L’annonce d’une réforme hospitalière en Côte d’Ivoire suscite des craintes et des interrogations dans l’opinion publique, alors que les autorités s’emploient à rassurer les sceptiques. Au centre de la grogne : une privatisation supposée des principaux centres hospitaliers.
C’est dans l’optique d’une « modernisation de la gouvernance, de l’organisation et du fonctionnement des établissements hospitaliers », que le gouvernement du président Alassane Ouattara a prévu de soumettre un projet de loi pour réformer le secteur hospitalier. La proposition, présentée le 13 mars à l’issue d’un Conseil des ministres pour réformer un secteur souvent critiqué pour sa vétusté, ses sous-effectifs ou sa désorganisation, indigne certains professionnels.
« C’est un scandale ! », s’est écrié Ange Olivier Grah, magistrat en exil et président du conseil d’administration de la Mutuelle de la grande famille judiciaire et responsable du pôle des experts de la mutualité ivoirienne. Pour lui, il ne fait l’ombre d’aucun doute : « On passe d’une politique où des soins gratuits nous étaient promis, à une autre qui va entraîner nécessairement un renchérissement des frais hospitaliers et médicaux car des (acquéreurs) privés ne s’investissent pas dans une activité sans perspectives de bénéfices ».
Privatisation du service public ?
De fait, la nouvelle réforme hospitalière – qui doit d’abord être validée par le Parlement – prévoit des signatures de contrats de concession en faveur du privé. Selon l’article 36 du projet de loi, « le service public hospitalier est assuré par les établissements publics hospitaliers (EPH), les établissements hospitaliers militaires et paramilitaires (EHMP) et les établissements hospitaliers privés (EHP) qui participent au service public ».
Non, les CHU ne seront pas privatisés
Cette disposition a vite été interprétée par certains médias et une partie de l’opinion publique comme une volonté de privatiser le service public de la santé, à l’instar du secteur de l’électricité. « Non, les Centres hospitaliers et universitaires (CHU) ne seront pas privatisés, a certifié dans un communiqué Eugène Aka Aouélé, ministre de la Santé et de l’Hygiène publique. Il n’est nullement question de privatisation des structures de santé publiques mais d’un nouveau mode de gestion pour se conformer aux normes pour une offre de soins de qualité ».
Une réforme nécessaire pour certains
Le gouvernement n’a pas que des pourfendeurs. Parmi ceux qui soutiennent cette réforme, Diahou Bertin N’Guessan, un docteur en biologie moléculaire des plantes.
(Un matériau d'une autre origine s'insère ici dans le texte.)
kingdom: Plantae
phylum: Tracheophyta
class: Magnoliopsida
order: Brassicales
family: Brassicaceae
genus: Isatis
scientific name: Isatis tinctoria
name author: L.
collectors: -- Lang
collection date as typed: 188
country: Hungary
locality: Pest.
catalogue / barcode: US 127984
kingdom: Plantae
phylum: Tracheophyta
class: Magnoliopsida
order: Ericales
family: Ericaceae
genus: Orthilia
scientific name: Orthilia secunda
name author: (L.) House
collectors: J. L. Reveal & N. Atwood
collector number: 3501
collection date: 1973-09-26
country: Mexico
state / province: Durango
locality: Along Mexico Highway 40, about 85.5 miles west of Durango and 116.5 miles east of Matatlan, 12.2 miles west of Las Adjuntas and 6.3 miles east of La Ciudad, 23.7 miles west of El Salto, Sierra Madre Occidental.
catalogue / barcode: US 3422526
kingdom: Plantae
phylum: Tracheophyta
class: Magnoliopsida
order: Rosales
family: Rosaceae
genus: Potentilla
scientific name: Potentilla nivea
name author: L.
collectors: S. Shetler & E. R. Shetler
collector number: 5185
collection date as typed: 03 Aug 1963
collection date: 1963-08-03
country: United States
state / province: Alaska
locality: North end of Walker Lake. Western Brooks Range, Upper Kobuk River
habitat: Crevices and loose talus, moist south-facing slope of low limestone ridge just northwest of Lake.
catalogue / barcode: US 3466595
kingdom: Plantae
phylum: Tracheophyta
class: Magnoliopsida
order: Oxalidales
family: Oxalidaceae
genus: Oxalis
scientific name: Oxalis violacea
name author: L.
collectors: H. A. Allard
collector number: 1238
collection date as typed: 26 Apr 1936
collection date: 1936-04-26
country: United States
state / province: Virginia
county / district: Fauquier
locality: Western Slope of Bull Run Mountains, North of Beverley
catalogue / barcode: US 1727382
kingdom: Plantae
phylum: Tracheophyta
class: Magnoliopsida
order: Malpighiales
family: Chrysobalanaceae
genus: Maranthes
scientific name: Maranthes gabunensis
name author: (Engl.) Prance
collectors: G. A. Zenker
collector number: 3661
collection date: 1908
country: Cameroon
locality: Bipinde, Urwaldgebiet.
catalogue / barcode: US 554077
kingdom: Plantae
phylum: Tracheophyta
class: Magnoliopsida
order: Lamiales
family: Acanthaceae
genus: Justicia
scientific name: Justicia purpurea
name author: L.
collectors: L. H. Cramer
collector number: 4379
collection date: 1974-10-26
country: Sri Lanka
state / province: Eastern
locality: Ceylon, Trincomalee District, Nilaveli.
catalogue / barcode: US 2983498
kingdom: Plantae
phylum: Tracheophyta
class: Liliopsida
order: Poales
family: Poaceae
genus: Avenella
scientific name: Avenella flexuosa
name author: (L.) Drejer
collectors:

Habitué des centres hospitaliers publics et confronté à leurs limites, ce médecin praticien est convaincu du bien-fondé de la réforme. « Pour avoir pratiqué notre système hospitalier public, celui du CHU de Yopougon (Abidjan) en l’occurrence, j’en suis arrivé à la conclusion selon laquelle il faut soit le fermer, soit le réhabiliter, soit le privatiser », explique-t-il.
Bien que le débat sur le projet de réforme hospitalière soit focalisé sur la « privatisation » supposée des principaux centres hospitaliers, il ne demeure pas moins que celui-ci traite d’autres aspects, comme la médecine traditionnelle, dans un pays où « le droit à un accès aux services de santé » est constitutionnel et où « 80% de la population – particulièrement en milieu rural – a recours à la médecine traditionnelle », selon une étude menée conjointement par Human Dignity, le Mouvement ivoirien des droits humains (MIDH) et la Clinique de droit de l’Institut d’études politiques de Paris (Sciences Po).
Dans la réforme proposée par le gouvernement, une section est consacrée à la « coopération avec la médecine traditionnelle et autres soins alternatifs ». L’article 35 indique que « les établissements publics hospitaliers collaborent avec les praticiens de la médecine traditionnelle et autres professionnels de soins alternatifs autorisés ».
En début d’année, le président Alassane Ouattara a annoncé un vaste programme de construction, de réhabilitation et d’équipement d’une cinquantaine d’établissements hospitaliers et de 600 centres de santé. La Couverture maladie universelle (CMU) lancée depuis décembre 2014, devrait débuter ses prestations le 1er juillet 2019 après plusieurs reports.